** Opening Information given block **

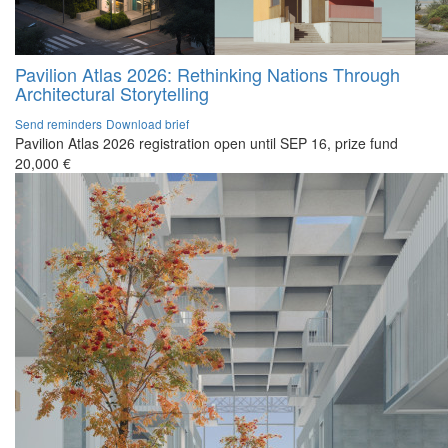
Pavilion Atlas 2026: Rethinking Nations Through
Architectural Storytelling
Send reminders
Download brief
Pavilion Atlas 2026 registration open until SEP 16, prize fund
20,000 €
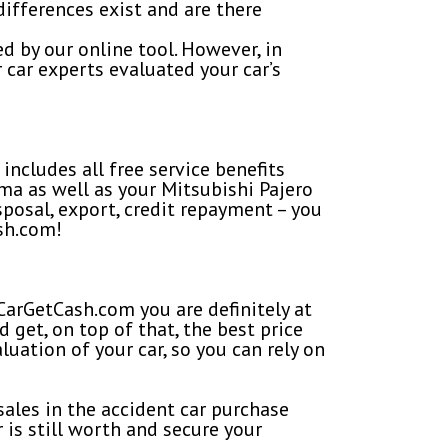
fferences exist and are there
d by our online tool. However, in
 car experts evaluated your car’s
includes all free service benefits
ma as well as your Mitsubishi Pajero
isposal, export, credit repayment – you
sh.com!
CarGetCash.com you are definitely at
 get, on top of that, the best price
luation of your car, so you can rely on
ales in the accident car purchase
 is still worth and secure your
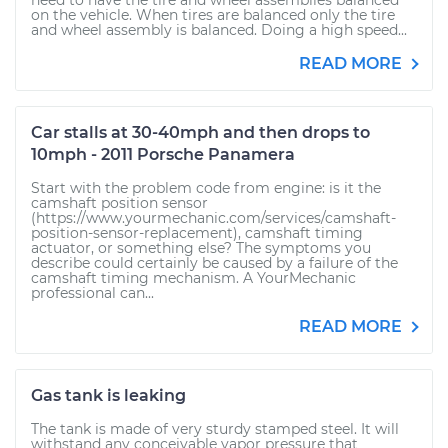
need to have the tire and wheel assemblies balanced
on the vehicle. When tires are balanced only the tire
and wheel assembly is balanced. Doing a high speed...
READ MORE
Car stalls at 30-40mph and then drops to
10mph - 2011 Porsche Panamera
Start with the problem code from engine: is it the
camshaft position sensor
(https://www.yourmechanic.com/services/camshaft-
position-sensor-replacement), camshaft timing
actuator, or something else? The symptoms you
describe could certainly be caused by a failure of the
camshaft timing mechanism. A YourMechanic
professional can...
READ MORE
Gas tank is leaking
The tank is made of very sturdy stamped steel. It will
withstand any conceivable vapor pressure that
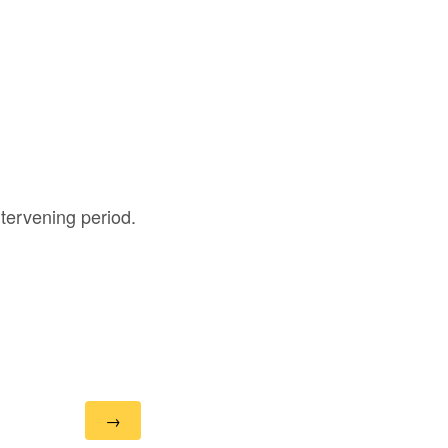
intervening period.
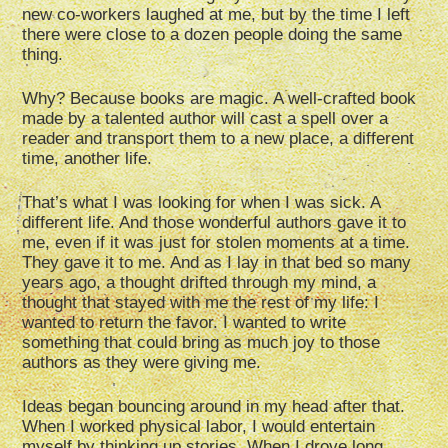
new co-workers laughed at me, but by the time I left
there were close to a dozen people doing the same
thing.
Why? Because books are magic. A well-crafted book
made by a talented author will cast a spell over a
reader and transport them to a new place, a different
time, another life.
That’s what I was looking for when I was sick. A
different life. And those wonderful authors gave it to
me, even if it was just for stolen moments at a time.
They gave it to me. And as I lay in that bed so many
years ago, a thought drifted through my mind, a
thought that stayed with me the rest of my life: I
wanted to return the favor. I wanted to write
something that could bring as much joy to those
authors as they were giving me.
Ideas began bouncing around in my head after that.
When I worked physical labor, I would entertain
myself by thinking up stories. When I drove long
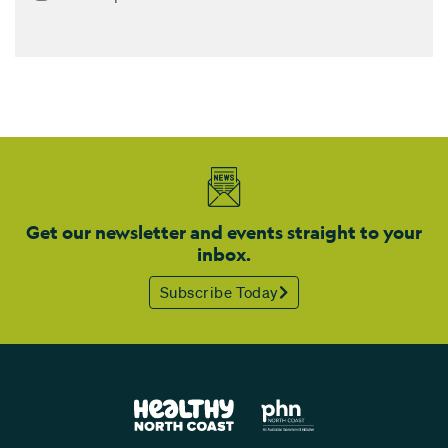
Get our newsletter and events straight to your
inbox.
Subscribe Today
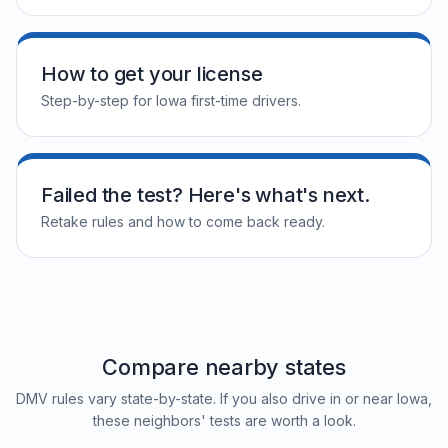
How to get your license
Step-by-step for Iowa first-time drivers.
Failed the test? Here's what's next.
Retake rules and how to come back ready.
Compare nearby states
DMV rules vary state-by-state. If you also drive in or near Iowa,
these neighbors' tests are worth a look.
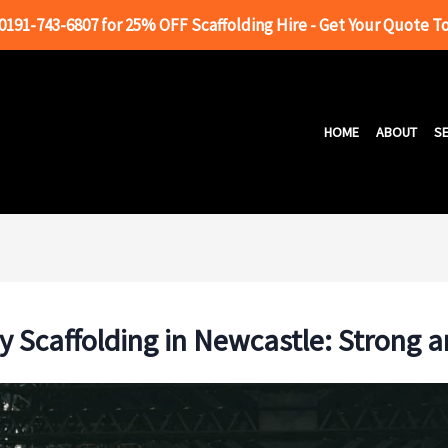
 0191-743-6807 for 25% OFF Scaffolding Hire - Get Your Quote T
HOME
ABOUT
SE
 Scaffolding in Newcastle: Strong a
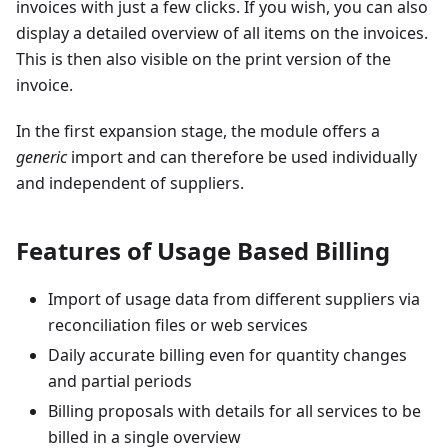
invoices with just a few clicks. If you wish, you can also
display a detailed overview of all items on the invoices.
This is then also visible on the print version of the
invoice.
In the first expansion stage, the module offers a
generic
import and can therefore be used individually
and independent of suppliers.
Features of Usage Based Billing
Import of usage data from different suppliers via
reconciliation files or web services
Daily accurate billing even for quantity changes
and partial periods
Billing proposals with details for all services to be
billed in a single overview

** Closing Information given block **

**Instruction:**
The result should be an exact copy of only the lines above from the one that holds "camshaft timing mechanism. A YourMechanic" through the one that holds "new co-workers laughed", both ends included, without pictures.

**Reply to the task:**
camshaft timing mechanism. A YourMechanic
professional can...
READ MORE
Gas tank is leaking
The tank is made of very sturdy stamped steel. It will
withstand any conceivable vapor pressure that
intervening period.
new co-workers laughed at me, but by the time I left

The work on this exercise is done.